Reputation: 808
I am trying to remove the following from my string:
string:
Snowden (left), whose whereabouts remain unknown, made the extraordinary claim as his father, Lon (right), told US television he intended to travel
I am using the following regex: ([(].*[)])
, but it's matching:
(left), whose whereabouts remain unknown, made the extraordinary claim as his father, Lon (right)
Which makes sense, but isn't what I want.
What can I do to solve this? Does it have something to do with greedy or lazy?
EDIT:
I am using Python:
paren = re.findall(ur'([(\u0028][^)\u0029]*[)\u0029])', text, re.UNICODE)
if paren is not None:
text = re.sub(s, '', text)
This leads to the following output:
Snowden (), whose whereabouts remain unknown, made the extraordinary claim as his father, Lon (), told US television he intended to travel
However, when I print paren.group(0) I get "(left)", meaning the parentheses are included, why is this?
Thanks.
Upvotes: 0
Views: 5145
Reputation: 3631
It's a matter of style, but I prefer [(]
to \(
so I would use ([(][^)]*[)])
You haven't specified which language you are using. If it is Perl I would use the /x qualified to allow me to add spacing for clarity
/ ( [(] [^)]* [)] ) /x
Upvotes: 0
Reputation: 35404
As pguardiario mentioned (who I upvoted), you don't need a character class, just escape the parenthesis.
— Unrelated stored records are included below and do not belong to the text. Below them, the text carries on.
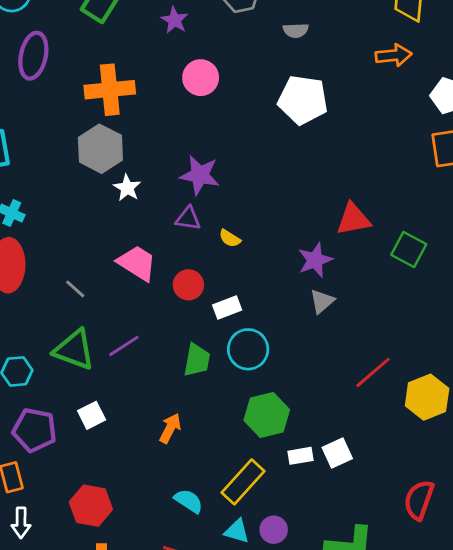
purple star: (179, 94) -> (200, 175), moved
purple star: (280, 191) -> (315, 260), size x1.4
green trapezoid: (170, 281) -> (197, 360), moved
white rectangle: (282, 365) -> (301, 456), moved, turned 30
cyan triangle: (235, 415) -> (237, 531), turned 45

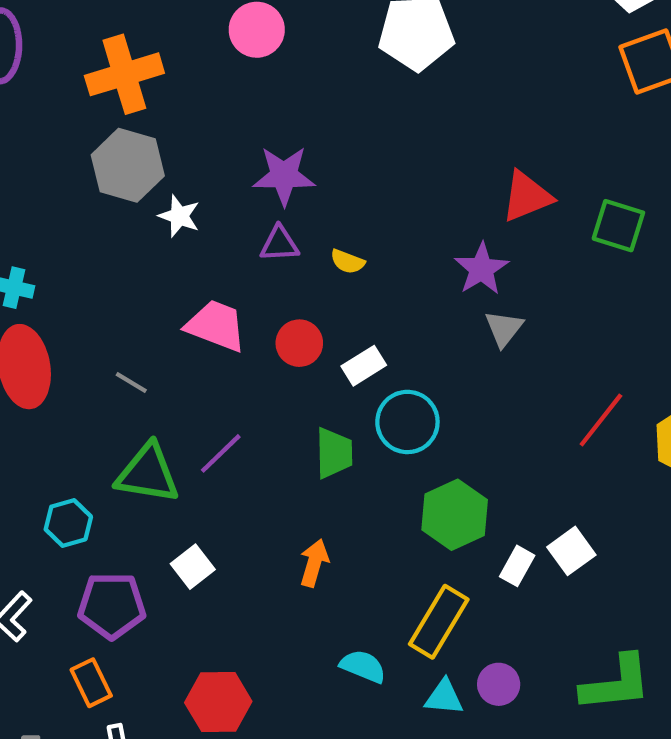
white rectangle: (301, 456) -> (517, 566), turned -40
His solution will work, with one caveat: if the text within parenthesis is hard-wrapped, the .
won't capture \n
. You need a character class for that.
My proposed solution:
\([^)]*\)
This escapes the parenthesis on either end, and will always capture whatever is within the parenthesis (unless it contains another parenthetical clause, of course).
Upvotes: 0
Reputation: 55002
Second, use .*? for non-greedy match
/\(.*?\)/
Upvotes: 1
Reputation: 1927
Use the negation: ([(][^)]*[)])
. This will match the opening (
, then any number of characters which are not a closing )
, then the closing )
.
You can negate any character or set of characters in this way. To match a literal ^
caret, you can put it outside the []
character set or put it anywhere after the first character, like so: [a^bc]
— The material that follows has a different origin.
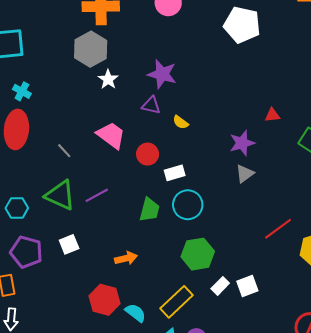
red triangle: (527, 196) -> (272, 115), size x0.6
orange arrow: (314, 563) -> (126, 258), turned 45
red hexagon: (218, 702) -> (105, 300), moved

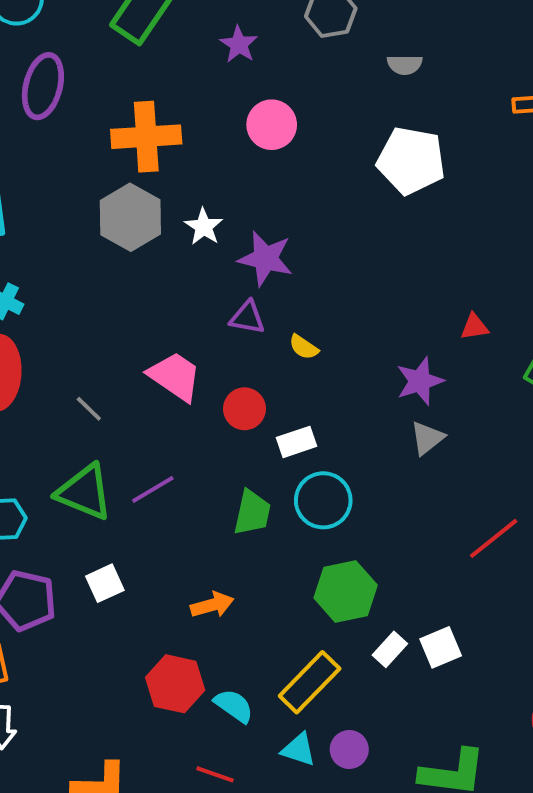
white star: (108, 79) -> (204, 227), moved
. It is always a good idea to read the rules of the regular expression language you are working in to know exactly what is possible and the correct syntax.
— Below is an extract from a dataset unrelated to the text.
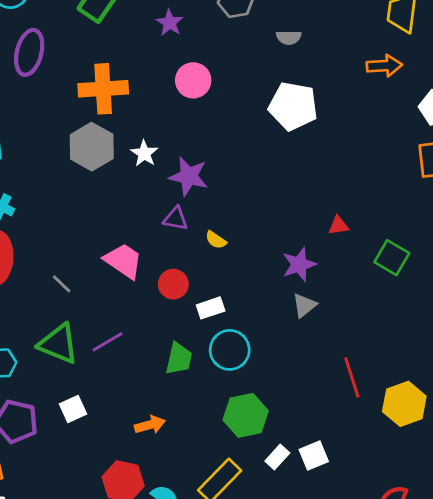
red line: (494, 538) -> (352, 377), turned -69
Being greedy or lazy is one rule that might not be implemented the same (if at all) in all regular expression implementations. Better to explicitly say what you want to find than to depend on a rule that is difficult to understand and debug (sometimes).
Upvotes: 5
Reputation: 4373
Restrict the .* to match only things that aren't parentheses:
([(][^()]*[)])
Upvotes: 1